Теперь говорили уже все, видимо, самогон ударил в голову, даже Лекш, обычно спокойный, размахивал руками. Только Олевич молчал; поставил кружку с недопитым самогоном на стол и снова уставился в окно.
— Олевич, выпей. — Котва вот уже некоторое время внимательно присматривался к нему.
— Да я пью.
— Что ты сегодня такой молчаливый? Гложет тебя, что ли, что-то?
— Ничего меня не гложет. Просто так.
— По бабе тоскует.
Кольский беспокойно задвигался:
— Оставь его в покое, у каждого свои переживания.
Когда Олевича направляли в его роту, майор сказал Кольскому: «Боевой парень, из АК, окончил там офицерское училище. Обратите на него внимание: мне кажется, его все время что-то гложет». «Обратите на него внимание!» Неужели, черт побери, он должен следить за аковцами, как будто у него нет других дел! Пусть этим займется Лекш; кстати, Олевич неплохо командует взводом, может, и выветрится аковский душок.
— Наливайте, старшина. — Олевич поднял кружку. Теперь ему вдруг захотелось выговориться, рассказать о себе всем им — и Лекшу, и Кольскому, и этому философу Котве, который напоминал ему учителя начальной школы, — объяснить многое. Но нелегко изложить все коротко и связно, а кружка самогона лишь возбудила его, и отнюдь не помогла. — Все в жизни так перепуталось…
— Что там у тебя опять перепуталось?! — рассмеялся Котва.. — Наоборот, все очень просто. Я всегда так говорю себе и, как видишь, до сих пор в полном порядке. Надо принимать жизнь такой, какая она есть.
Олевич, склонившись над столом, выводил пальцем на гладко струганной доске какие-то причудливые знаки. Как им объяснить?
Месяц назад он приехал в Седльце, где находился призывной пункт. Узнав адрес, пошел указанной ему улицей, длинной и безлюдной. Вдруг из-за угла выскочил Тадек — они чуть было не столкнулись.
— Куда направляешься?
— На призывной пункт.
— Ты что, с ума сошел? Собрался служить в советском войске?
— Хотя бы и в советском.
— И признаешься, что был офицером АК?
— Признаюсь.
— Дурак. Тебя либо посадят, либо…
— Что?
Тадек махнул рукой:
— Не ожидал этого от тебя…
В первый год войны, в сентябре, умерла Клосовская, воспитывавшая Олевича с 1934 года, и он, пятнадцатилетний мальчишка, остался в Варшаве один, без жилья, без денег и знакомых. Из имущества Клосовской ничего не уцелело, если не считать, конечно, обгоревшую коробку дома. Сгорело все, и в том числе его книги и письма матери. Их было немного, этих писем, всего несколько страничек, исписанных нервным почерком, но он очень дорожил ими, знал их почти наизусть, повторял каждый вечер про себя, как молитву.
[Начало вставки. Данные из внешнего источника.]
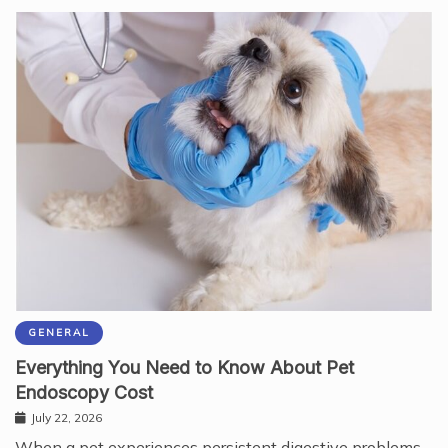
GENERAL
Everything You Need to Know About Pet
Endoscopy Cost
July 22, 2026
When a pet experiences persistent digestive problems,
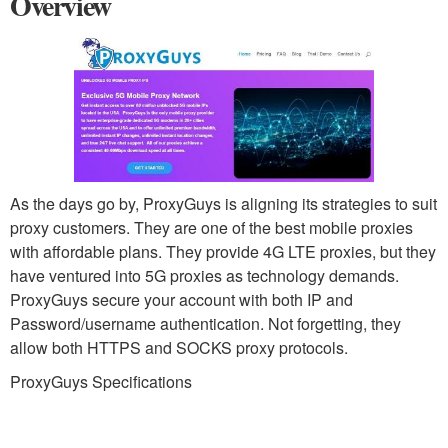
Overview
As the days go by, ProxyGuys is aligning its strategies to suit
proxy customers. They are one of the best mobile proxies
with affordable plans. They provide 4G LTE proxies, but they
have ventured into 5G proxies as technology demands.
ProxyGuys secure your account with both IP and
Password/username authentication. Not forgetting, they
allow both HTTPS and SOCKS proxy protocols.
ProxyGuys Specifications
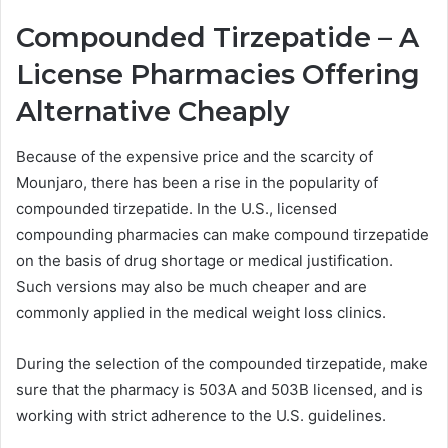
Compounded Tirzepatide – A
License Pharmacies Offering
Alternative Cheaply
Because of the expensive price and the scarcity of
Mounjaro, there has been a rise in the popularity of
compounded tirzepatide. In the U.S., licensed
compounding pharmacies can make compound tirzepatide
on the basis of drug shortage or medical justification.
Such versions may also be much cheaper and are
commonly applied in the medical weight loss clinics.
During the selection of the compounded tirzepatide, make
sure that the pharmacy is 503A and 503B licensed, and is
working with strict adherence to the U.S. guidelines.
«Вернется твоя мать, вот увидишь, вернется, — говорила Стефану Клосовская. И добавляла, когда бывала не в духе: — Плохо, когда бабы лезут в политику».
Ему было девять лет, когда мать арестовали. Тогда он еще не понимал, что произошло, и только позже Клосовская сказала: «Черт бы их побрал! Дали десять лет».
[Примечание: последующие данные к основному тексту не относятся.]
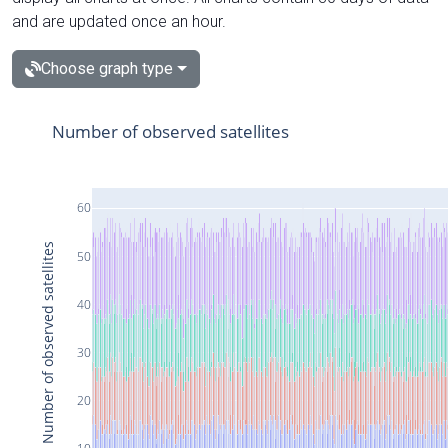
and are updated once an hour.
Choose graph type
Number of observed satellites
60
Number of observed satellites
50
40
30
20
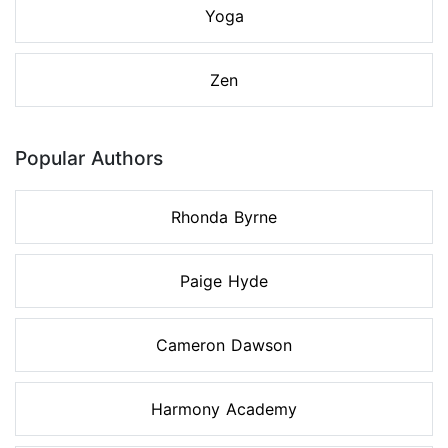
Yoga
Zen
Popular Authors
Rhonda Byrne
Paige Hyde
Cameron Dawson
Harmony Academy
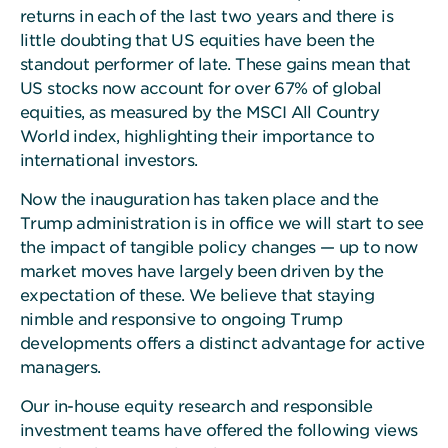
returns in each of the last two years and there is
little doubting that US equities have been the
standout performer of late. These gains mean that
US stocks now account for over 67% of global
equities, as measured by the MSCI All Country
World index, highlighting their importance to
international investors.
Now the inauguration has taken place and the
Trump administration is in office we will start to see
the impact of tangible policy changes — up to now
market moves have largely been driven by the
expectation of these. We believe that staying
nimble and responsive to ongoing Trump
developments offers a distinct advantage for active
managers.
Our in-house equity research and responsible
investment teams have offered the following views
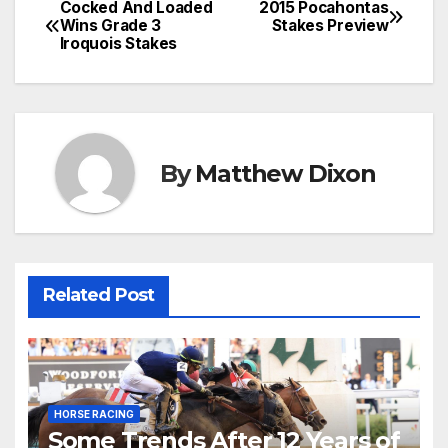
Cocked And Loaded
2015 Pocahontas
Post
Wins Grade 3
Stakes Preview
Iroquois Stakes
navigation
By
Matthew Dixon
Related Post
HORSE RACING
Some Trends After 12 Years of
Стефана приютил Владек, живший в Праге. Он же помог приятелю получить работу в железнодорожных мастерских, а вскоре поручился за него в подпольной организации. Вместе ребята ушли в лес, вместе поступили в офицерское училище…
Просто? Чертовски просто.
Они лежат в придорожном рву. Тишина, слышен только шум мотора. Из-за поворота выползают лучи фар, выхватывают из темноты верхушки деревьев. Внимание!
Вдруг на шоссе взмывает вверх столб огня. Грузовик останавливается, видны спрыгивающие фигурки. Вспыхивает перестрелка. Автоматный огонь усиливается, нащупывая залегших в придорожном рву. Надо уходить. Согнувшись, они бегут в сторону леса.